The latest result is Merchant Kings: When Companies Ruled the World 1600 to 1900.
Bown has shown once again he has a keen eye for details and narrative that bring history to life, even for the impatient modern reader. In this tale, he profiles six men who were crucial to the establishment of international commerce in the 17th to 19th centuries: Dutchmen Jan Pieterszoon Coen and Pieter Stuyvesant, Englishmen Robert Clive, Sir George Simpson and Cecil Rhodes and Russian Alexandr Baranov.
They championed global monopolies, among them the Hudson’s Bay Company and the Dutch East India Company, building empires that blurred the lines between commercial and political adventures.
These men were often ruthless, not just with their control of international commerce, but in their oppression of native peoples. Coen, for example, ordered the beheading of 36 Bandanese Islanders and their chief to crush a resistance. The merchant kings’ insufferable smugness reflected the contemporary conviction that white men were destined to rule the world. In a manner, these individuals virtually achieved that goal, for a time.
“None of them were born into wealth, social status or power,” Bown writes, “but the struggle to win the contest, as they perceived it, was of paramount concern.”
Merchant Kings is a natural progression from Bown’s previous books. In Sightseers and Scholars, he told of the early naturalists who explored the New World in the pre-Darwinian Age. Scurvy chronicled the disease that took a terrible toll on seafarers in the age of sail, killing more sailors than were lost in all sea battles combined. A Most Damnable Invention was the story of explosives and their effects on world affairs, while Madness, Betrayal and the Lash chronicled the life and career of George Vancouver, whose epic voyages helped map Britain’s emerging empire, but left him in personal and financial despair.
Read them in succession, as I’ve done, and you can detect interwoven threads that unite all the stories.

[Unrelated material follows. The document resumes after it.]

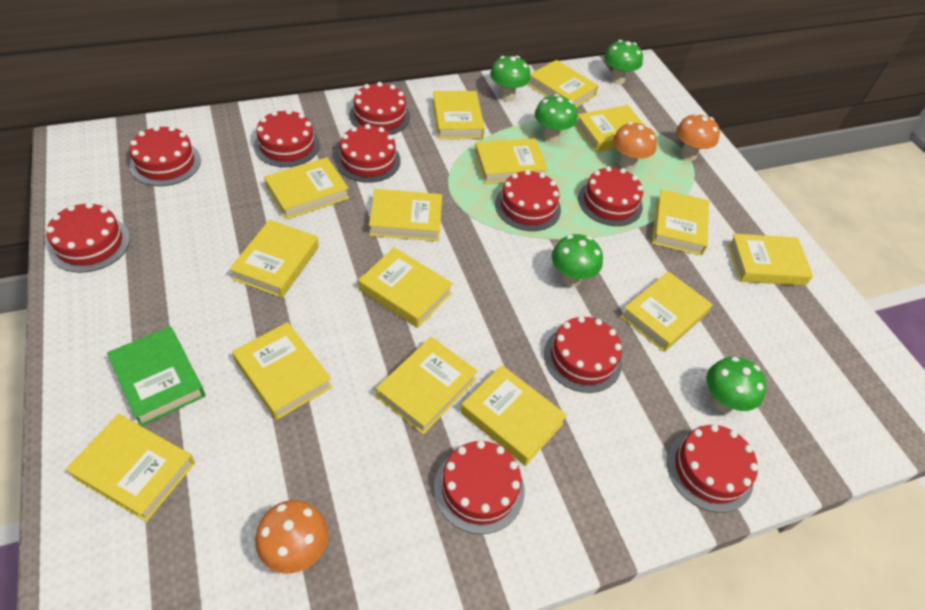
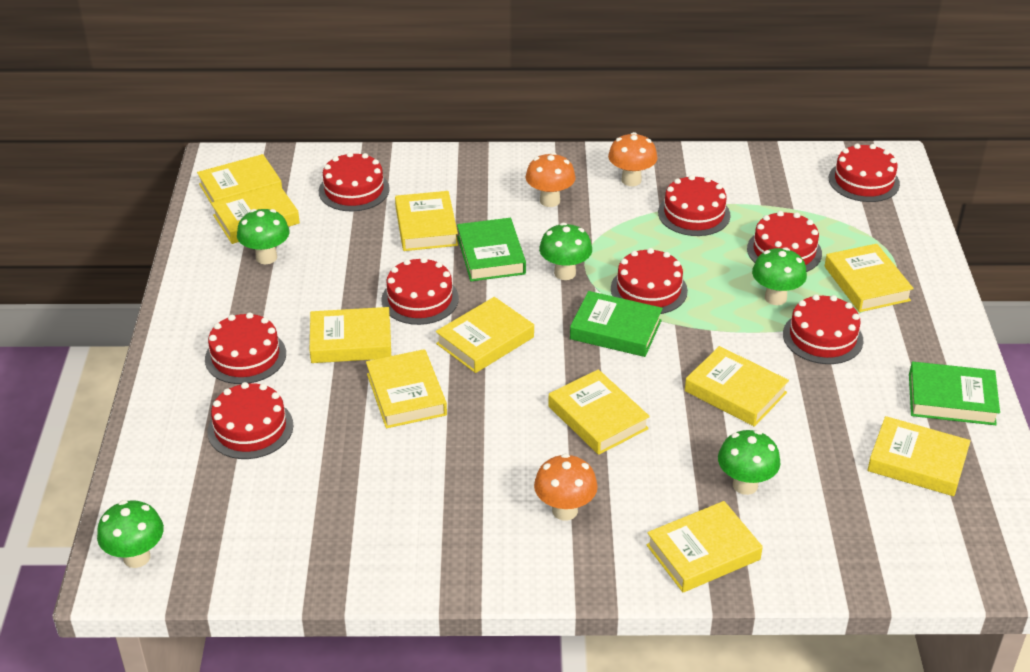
green book: 1 -> 3
red cake: 10 -> 9
yellow book: 15 -> 11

“One idea generates the next idea,” Bown says. “For Merchant Kings, while I was working on those other books I kept coming across references to the East India Company, or some other company, owning this or that. I began to think these companies seem to be governing everything.”
“I started looking into it. I found that within a couple of hundred years, these corporations, as the extension of the colonial aspirations of European nations, ended up being the government for enormous chunks of the world.”
His next book will focus on the year 1494, when Pope Alexander VI drew a north-south line on a map of the known world, giving half to Spain and half to Portugal.
“I’m always interested in that kind of stuff — a simple decision that seems unimportant at the time, but changes the world incredibly.”
Bown’s enthusiasm infuses all his work, much like the British author who inspired him. Others have seen the connection, including The Globe and Mail, which called Bown “Canada’s Simon Winchester.”
“I consider that to be quite flattering,” Bown says. “And if I had one per cent of his income, I’d be very happy.”